**YOUR TASK**
Copy every line of the records below without changes, but leave out the pictures.

#### DATA FOR PROCESSING ####

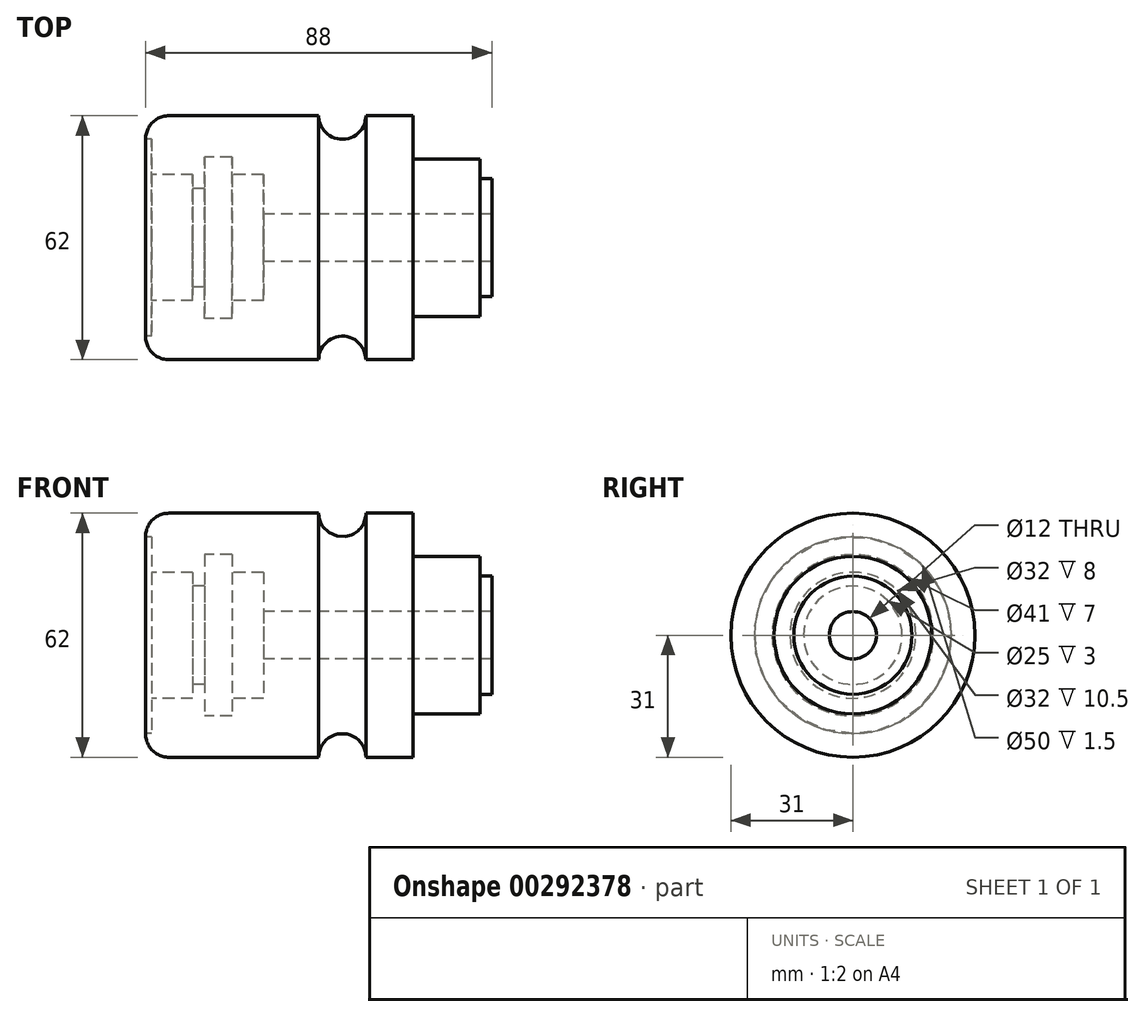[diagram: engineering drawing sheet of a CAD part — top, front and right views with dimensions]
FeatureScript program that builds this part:
annotation { "Feature Type Name" : "Feature", "Feature Type Description" : "" }
export const myFeature = defineFeature(function(context is Context, id is Id, definition is map)
    precondition{}
    {
        {
            var Q0;
            Q0=qCreatedBy(makeId("Front.planeOp"),FACE);
            var sketch = newSketch(context, id + "F0", { "sketchPlane" : qUnion([Q0])});
            skLineSegment(sketch, "E0", {"start": v(0, 0) * mm, "end": v(0, 31) * mm});
            skLineSegment(sketch, "E1", {"start": v(68, 31) * mm, "end": v(68, 20) * mm});
            skLineSegment(sketch, "E2", {"start": v(68, 20) * mm, "end": v(85, 20) * mm});
            skLineSegment(sketch, "E3", {"start": v(85, 20) * mm, "end": v(85, 15) * mm});
            skLineSegment(sketch, "E4", {"start": v(85, 15) * mm, "end": v(88, 15) * mm});
            skLineSegment(sketch, "E5", {"start": v(88, 15) * mm, "end": v(88, 0) * mm});
            skLineSegment(sketch, "E6", {"start": v(88, 0) * mm, "end": v(0, 0) * mm});
            skLineSegment(sketch, "E7", {"start": v(0, 0) * mm, "end": v(69.3, 0) * mm, "construction": true});
            skLineSegment(sketch, "E8", {"start": v(0, 31) * mm, "end": v(44, 31) * mm});
            skArc(sketch, "E9", {"start": v(44, 31) * mm, "mid": v(50, 25) * mm, "end": v(56, 31) * mm});
            skLineSegment(sketch, "E10.trimOffspring", {"start": v(56, 31) * mm, "end": v(68, 31) * mm});
            skSolve(sketch);
        }
        {
            var Q0;
            Q0=makeQuery(id+"F0.imprint","IMPRINT",FACE,{"disambiguationData":[TD([[makeQuery(id+"F0.imprint","IMPRINT",EDGE,{"derivedFrom":sQuery(id+"F0.wireOp",EDGE,"E0")}),-1.0]])]});
            var Q1;
            Q1=sQuery(id+"F0.wireOp",EDGE,"E6");
            revolve(context, id + "F1", {"entities" : qUnion([Q0]), "axis" : qUnion([Q1]), "revolveType" : RevolveType.FULL});
        }
        {
            var Q0;
            Q0=qCreatedBy(makeId("Front.planeOp"),FACE);
            var sketch = newSketch(context, id + "F2", { "sketchPlane" : qUnion([Q0])});
            skLineSegment(sketch, "E11", {"start": v(0, 0) * mm, "end": v(0, 25) * mm});
            skLineSegment(sketch, "E12", {"start": v(0, 25) * mm, "end": v(1.5, 25) * mm});
            skLineSegment(sketch, "E13", {"start": v(1.5, 25) * mm, "end": v(1.5, 16) * mm});
            skLineSegment(sketch, "E14", {"start": v(1.5, 16) * mm, "end": v(12, 16) * mm});
            skLineSegment(sketch, "E15", {"start": v(12, 16) * mm, "end": v(12, 12.5) * mm});
            skLineSegment(sketch, "E16", {"start": v(12, 12.5) * mm, "end": v(15, 12.5) * mm});
            skLineSegment(sketch, "E17", {"start": v(15, 12.5) * mm, "end": v(15, 20.5) * mm});
            skLineSegment(sketch, "E18", {"start": v(15, 20.5) * mm, "end": v(22, 20.5) * mm});
            skLineSegment(sketch, "E19", {"start": v(22, 20.5) * mm, "end": v(22, 16) * mm});
            skLineSegment(sketch, "E20", {"start": v(22, 16) * mm, "end": v(30, 16) * mm});
            skLineSegment(sketch, "E21", {"start": v(30, 16) * mm, "end": v(30, 6) * mm});
            skLineSegment(sketch, "E22", {"start": v(30, 6) * mm, "end": v(88, 6) * mm});
            skLineSegment(sketch, "E23", {"start": v(88, 6) * mm, "end": v(88, 0) * mm});
            skLineSegment(sketch, "E24", {"start": v(88, 0) * mm, "end": v(-28.04, 0) * mm, "construction": true});
            skLineSegment(sketch, "E25", {"start": v(0, 0) * mm, "end": v(88, 0) * mm});
            skSolve(sketch);
        }
        {
            var Q0;
            Q0 = qSketchRegion(id + "F2", true);
            var Q1;
            Q1=sQuery(id+"F2.wireOp",EDGE,"E24");
            revolve(context, id + "F3", {"operationType" : NewBodyOperationType.REMOVE, "entities" : qUnion([Q0]), "axis" : qUnion([Q1]), "revolveType" : RevolveType.FULL, "oppositeDirection" : true});
        }
        {
            var Q0;
            Q0=makeQuery(id+"F1.opRevolve","SWEPT_EDGE",EDGE,{"disambiguationData":[OSD([sQuery(id+"F0.wireOp",EDGE,"E0"),sQuery(id+"F0.wireOp",EDGE,"E8")])]});
            fillet(context, id + "F4", {"entities" : qUnion([Q0]), "radius" : 6 * mm, "tangentPropagation" : true, "allowEdgeOverflow" : false});
        }
    });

####

**RESULT FOR THIS EXERCISE**
[diagram: engineering drawing sheet of a CAD part — top, front and right views with dimensions]
FeatureScript program that builds this part:
annotation { "Feature Type Name" : "Feature", "Feature Type Description" : "" }
export const myFeature = defineFeature(function(context is Context, id is Id, definition is map)
    precondition{}
    {
        {
            var Q0;
            Q0=qCreatedBy(makeId("Front.planeOp"),FACE);
            var sketch = newSketch(context, id + "F0", { "sketchPlane" : qUnion([Q0])});
            skLineSegment(sketch, "E0", {"start": v(0, 0) * mm, "end": v(0, 31) * mm});
            skLineSegment(sketch, "E1", {"start": v(68, 31) * mm, "end": v(68, 20) * mm});
            skLineSegment(sketch, "E2", {"start": v(68, 20) * mm, "end": v(85, 20) * mm});
            skLineSegment(sketch, "E3", {"start": v(85, 20) * mm, "end": v(85, 15) * mm});
            skLineSegment(sketch, "E4", {"start": v(85, 15) * mm, "end": v(88, 15) * mm});
            skLineSegment(sketch, "E5", {"start": v(88, 15) * mm, "end": v(88, 0) * mm});
            skLineSegment(sketch, "E6", {"start": v(88, 0) * mm, "end": v(0, 0) * mm});
            skLineSegment(sketch, "E7", {"start": v(0, 0) * mm, "end": v(69.3, 0) * mm, "construction": true});
            skLineSegment(sketch, "E8", {"start": v(0, 31) * mm, "end": v(44, 31) * mm});
            skArc(sketch, "E9", {"start": v(44, 31) * mm, "mid": v(50, 25) * mm, "end": v(56, 31) * mm});
            skLineSegment(sketch, "E10.trimOffspring", {"start": v(56, 31) * mm, "end": v(68, 31) * mm});
            skSolve(sketch);
        }
        {
            var Q0;
            Q0=makeQuery(id+"F0.imprint","IMPRINT",FACE,{"disambiguationData":[TD([[makeQuery(id+"F0.imprint","IMPRINT",EDGE,{"derivedFrom":sQuery(id+"F0.wireOp",EDGE,"E0")}),-1.0]])]});
            var Q1;
            Q1=sQuery(id+"F0.wireOp",EDGE,"E6");
            revolve(context, id + "F1", {"entities" : qUnion([Q0]), "axis" : qUnion([Q1]), "revolveType" : RevolveType.FULL});
        }
        {
            var Q0;
            Q0=qCreatedBy(makeId("Front.planeOp"),FACE);
            var sketch = newSketch(context, id + "F2", { "sketchPlane" : qUnion([Q0])});
            skLineSegment(sketch, "E11", {"start": v(0, 0) * mm, "end": v(0, 25) * mm});
            skLineSegment(sketch, "E12", {"start": v(0, 25) * mm, "end": v(1.5, 25) * mm});
            skLineSegment(sketch, "E13", {"start": v(1.5, 25) * mm, "end": v(1.5, 16) * mm});
            skLineSegment(sketch, "E14", {"start": v(1.5, 16) * mm, "end": v(12, 16) * mm});
            skLineSegment(sketch, "E15", {"start": v(12, 16) * mm, "end": v(12, 12.5) * mm});
            skLineSegment(sketch, "E16", {"start": v(12, 12.5) * mm, "end": v(15, 12.5) * mm});
            skLineSegment(sketch, "E17", {"start": v(15, 12.5) * mm, "end": v(15, 20.5) * mm});
            skLineSegment(sketch, "E18", {"start": v(15, 20.5) * mm, "end": v(22, 20.5) * mm});
            skLineSegment(sketch, "E19", {"start": v(22, 20.5) * mm, "end": v(22, 16) * mm});
            skLineSegment(sketch, "E20", {"start": v(22, 16) * mm, "end": v(30, 16) * mm});
            skLineSegment(sketch, "E21", {"start": v(30, 16) * mm, "end": v(30, 6) * mm});
            skLineSegment(sketch, "E22", {"start": v(30, 6) * mm, "end": v(88, 6) * mm});
            skLineSegment(sketch, "E23", {"start": v(88, 6) * mm, "end": v(88, 0) * mm});
            skLineSegment(sketch, "E24", {"start": v(88, 0) * mm, "end": v(-28.04, 0) * mm, "construction": true});
            skLineSegment(sketch, "E25", {"start": v(0, 0) * mm, "end": v(88, 0) * mm});
            skSolve(sketch);
        }
        {
            var Q0;
            Q0 = qSketchRegion(id + "F2", true);
            var Q1;
            Q1=sQuery(id+"F2.wireOp",EDGE,"E24");
            revolve(context, id + "F3", {"operationType" : NewBodyOperationType.REMOVE, "entities" : qUnion([Q0]), "axis" : qUnion([Q1]), "revolveType" : RevolveType.FULL, "oppositeDirection" : true});
        }
        {
            var Q0;
            Q0=makeQuery(id+"F1.opRevolve","SWEPT_EDGE",EDGE,{"disambiguationData":[OSD([sQuery(id+"F0.wireOp",EDGE,"E0"),sQuery(id+"F0.wireOp",EDGE,"E8")])]});
            fillet(context, id + "F4", {"entities" : qUnion([Q0]), "radius" : 6 * mm, "tangentPropagation" : true, "allowEdgeOverflow" : false});
        }
    });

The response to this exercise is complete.